Posted: June 19, 2009 8:38 p.m.
Updated: June 20, 2009 4:55 a.m.

Millions in federal stimulus dollars aimed at improving water quality are unlikely to flow into the Santa Clarita Valley, according to a local water official.

The Castaic Lake Water Agency applied for $36 million in federal stimulus money through the California Department of Public Health for its Rio Vista Water Treatment plant, said Dan Masnada, general manager for the water agency. The water agency provides state water to four retailers in the Santa Clarita Valley.

The water agency sent an application seeking funding for the plant in February, said Jim Leserman, water agency senior engineer. In May, the agency learned that the plant upgrade project ranked 1,971st on the stimulus package priority list for state Department of Public Health projects, he said.

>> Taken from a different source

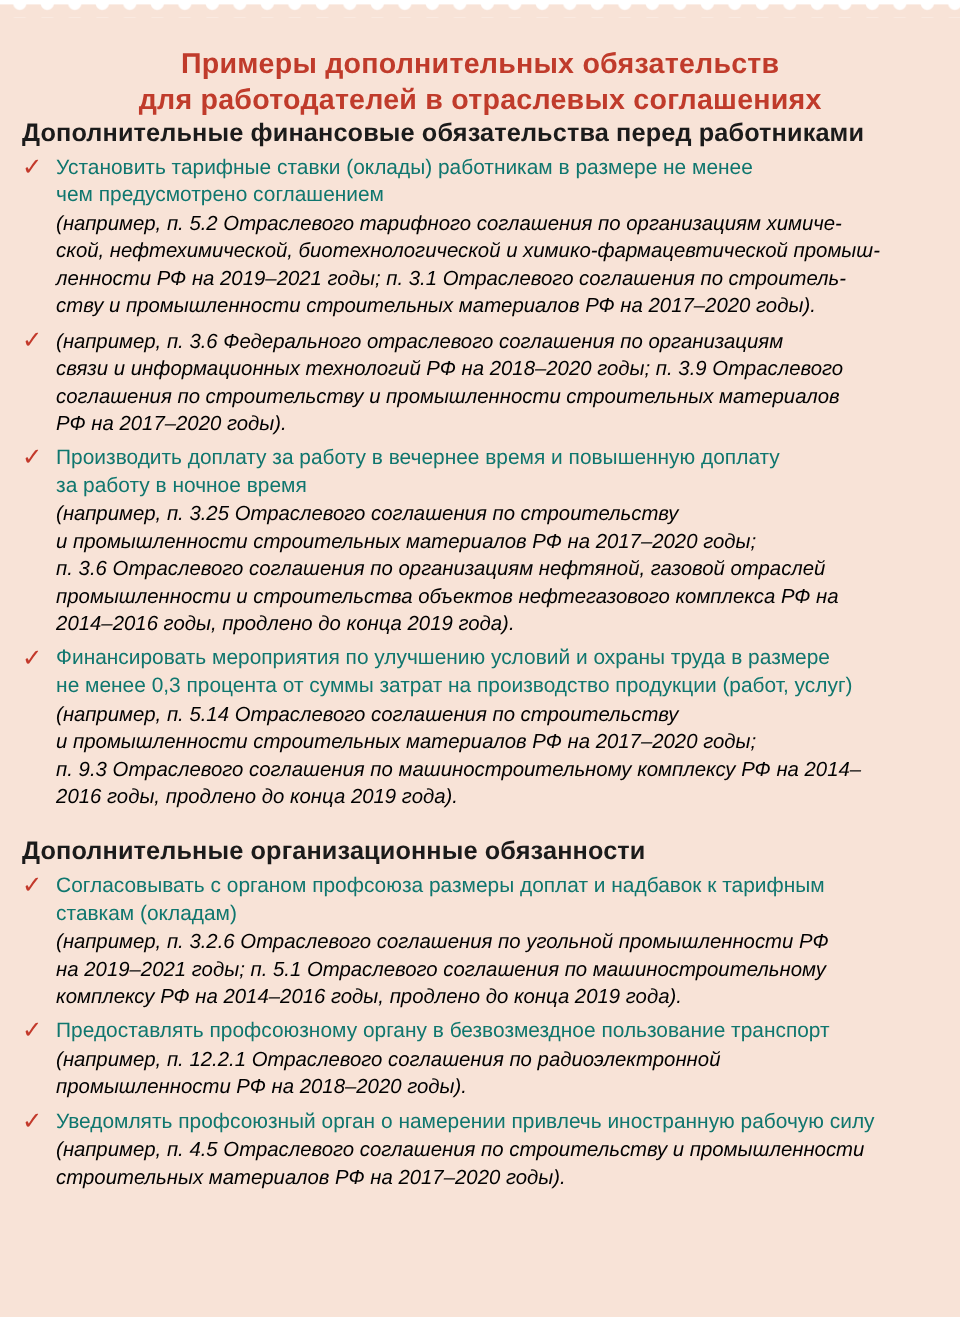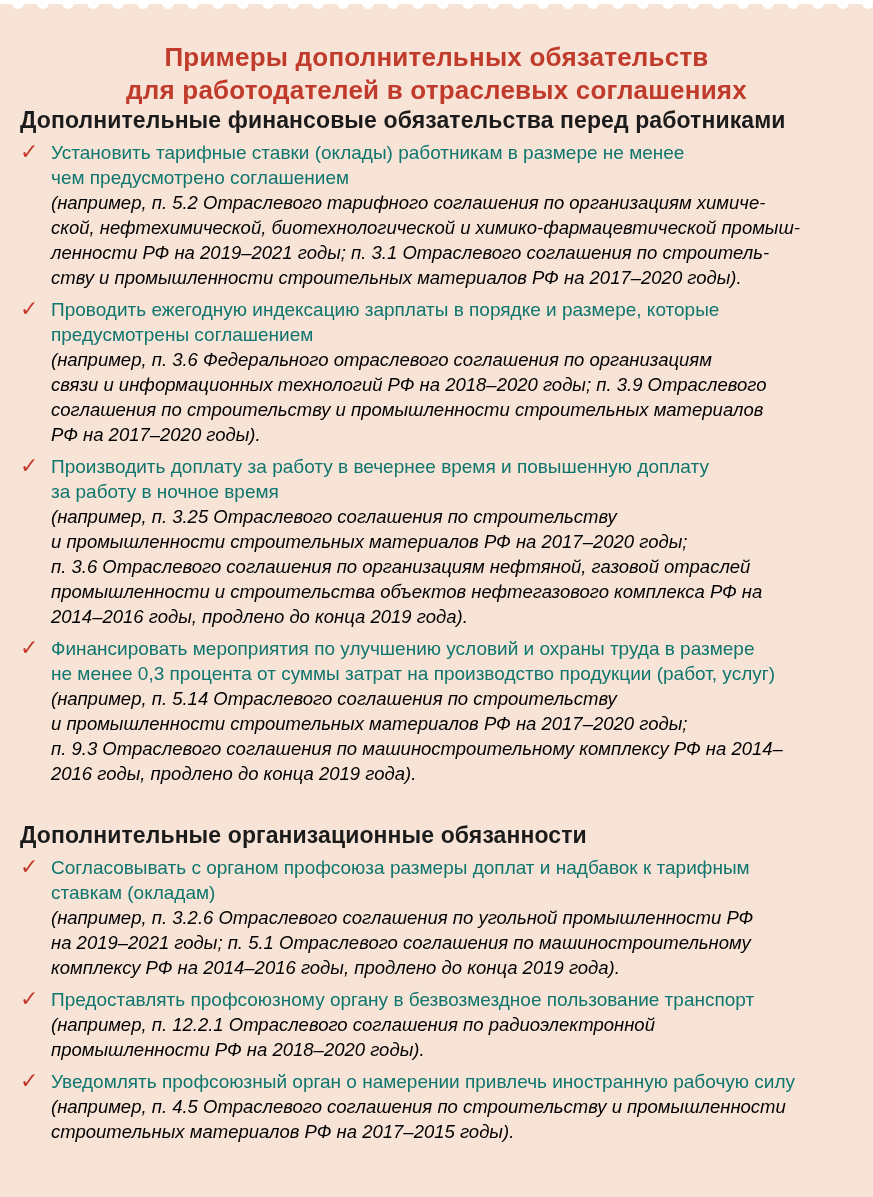"Проводить ежегодную индексацию зарплаты" div.item-text { html: <div>Проводить ежегодную индексацию зарплаты в порядке и размере, которые предусмотрены соглашением</div> -> none }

“It’s unlikely we will come off the priority list to the funded-project list,” Leserman added.

The Rio Vista Treatment Plant is being expanded to increase its treatment capacity from 30 million gallons to 60 million gallons. The stimulus package emphasized so-called shovel-ready projects, Masnada said.

A shovel-ready project is one that is ready for construction.

Upgrading the Rio Vista Treatment Plant is the most shovel-ready project at the Water Agency, Masnada said.  

The $45 million upgrade is necessary to meet increasing demand.

“You can have all the water in the world, but if you can’t treat it and deliver the water to the customers, it doesn’t matter,” Masnada said.

The Water Agency isn’t alone in missing the boat on stimulus funds. “No one got any money locally,” Masnada said.

In fact, only one water utility in Los Angeles County, the L.A Department of Water and Power, will receive money from the stimulus package, Leserman said.

The application from the state water utilities went out in February and the priority list of the project was published in May, Leserman said.

Masnada said that part of the reason that the Water Agency likely won’t receive stimulus funding may lie in the fact that the agency’s ability to increase rates means that it is able to raise funds for projects.

Also, Masnada said, there was considerable competition for stimulus money.

“There are a lot of agencies who went after these funds,” he said.